Валя бойко болтал о чем-то с Хьюзом по-английски. Я делал вид, что тоже принимаю участие в разговоре, хотя не понимал ни слова. Нет, какие-то отдельные слова я понимал: вот, например, только что мелькнувшее слово «рашен». Но смысл того, о чем они говорили, я не улавливал.
– Что? Что он сказал? – не выдержав, спросил я у Вали.
Валя перевел:
– Что не видал в жизни ничего страшнее русских похорон.
Что говорить! Процедура была тяжелая.
Сладкий, одуряющий запах цветов. Надрывающая душу траурная музыка. Бесконечная вереница людей, идущих мимо гроба. Почетный караул. И наконец – речи, речи. Бесконечные речи: иногда – искренние, человечные, чаще – лицемерно-фальшивые, официальные, полагающиеся покойнику по его месту в официальной табели о рангах.
– Объясни ему, – сказал я Вале, – что это не русские, а советские похороны. Государственные. К тому же – по самому высокому разряду.
Самым впечатляющим примером
таких государственных советских похорон может служить сцена, разыгравшаяся у гроба Михаила Михайловича Зощенко. Ее – по горячим следам события – точным своим пером описал Алексей Иванович Пантелеев в письме к Лидии Корнеевне Чуковской, которое она – тогда же – дала мне прочесть:
Вытаращив оловянные глаза, пробубнил что-то бессвязное Саянов. Запомнилась мне только последняя его фраза. Сделав полуоборот в сторону гроба, шаркнул толстой ногой и сухо, с достойным, вымеренным кивком, как начальник канцелярии, изрек:
– До свиданья, тов. Зощенко…
Ну а дальше все развивалось в привычных традициях и застывших словесных формах митинга. Точнее – собрания. Одного из множества тех собраний, на которых покойному писателю не раз приходилось бывать при жизни. Поразительное сходство этого собрания с теми было не только в том, что тут, как и там, постоянно звучала непременная казенная формула «Слово предоставляется…». Неотличимо было и это собрание прежде всего потому, что, как и на тех, так на этом, последнем в его жизни собрании, – его тоже
Выступивший после Саянова Леонид Борисов сделал робкую попытку намекнуть на то, что при жизни покойника писательская братия обошлась с ним не совсем справедливо. Он даже – как бы от имени всех присутствующих – попросил у лежащего в гробу писателя прощения. И тут – уже во второй раз – взял слово Александр Прокофьев. Он дал отпор бесхребетному и безыдейному выступлению товарища Борисова. Разумеется, с единственно правильных, партийных позиций.

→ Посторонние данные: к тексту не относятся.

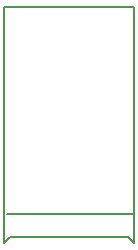
<source format=gbr>
G04 #@! TF.FileFunction,Profile,NP*
%FSLAX46Y46*%
G04 Gerber Fmt 4.6, Leading zero omitted, Abs format (unit mm)*
G04 Created by KiCad (PCBNEW 4.0.6) date 11/10/17 15:16:46*
%MOMM*%
%LPD*%
G01*
G04 APERTURE LIST*
%ADD10C,0.100000*%
%ADD11C,0.150000*%
G04 APERTURE END LIST*
D10*
D11*
X153500000Y-116500000D02*
X154000000Y-117000000D01*
X143500000Y-116500000D02*
X153500000Y-116500000D01*
X143000000Y-117000000D02*
X143500000Y-116500000D01*
X143000000Y-97000000D02*
X143000000Y-117000000D01*
X154000000Y-97000000D02*
X143000000Y-97000000D01*
X154000000Y-117000000D02*
X154000000Y-97000000D01*
X143256000Y-114554000D02*
X153924000Y-114554000D01*
M02*

</source>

Но не успел Прокофьев закончить свою партийную отповедь, как вновь раздался голос Борисова:
– Прошу слова для реплики!
И стал испуганно оправдываться, поправляться, уверять, что его не так поняли.
А за ним – еще чей-то голос:
– Прошу слова для справки.
И еще:
– И мне, и мне… К порядку ведения…
Вдова Михаила Михайловича – продолжает свой рассказ Пантелеев, – подняв над гробом голову, тоже встревает в эту, так сказать, дискуссию:
– Разрешите и мне два слова.
И, не дождавшись разрешения, выкрикивает эти два слова:
– Михаил Михайлович всегда говорил мне, что он пишет для народа.
Становится жутко. Еще кто-то что-то кричит.
Суетятся, мечутся в толпе перепуганные устроители этого мероприятия.
А Зощенко спокойно лежит в цветах. Лицо его – при жизни темное, смуглое, как у факира, – сейчас побледнело, посерело, но на губах играет (не стынет, а играет!) неповторимая зощенковская улыбка-усмешка…
Я думаю, что эта неповторимая усмешка, которая играла на губах лежащего в гробу писателя, Алексею Ивановичу не привиделась. Я даже не исключаю при этом, что в той усмешке отразилась, помимо всего прочего, и толика удовлетворенного авторского самолюбия. Ведь Зощенко был не только действующим (точнее, недействующим) лицом, но отчасти и автором разыгравшейся у его гроба фантасмагории. Жизнь – сама уникальная, фантастическая, сумасшедшая наша советская жизнь – напоследок подарила ему еще один сюжет, поразительно схожий с теми, которые он так любил изображать в своих рассказах.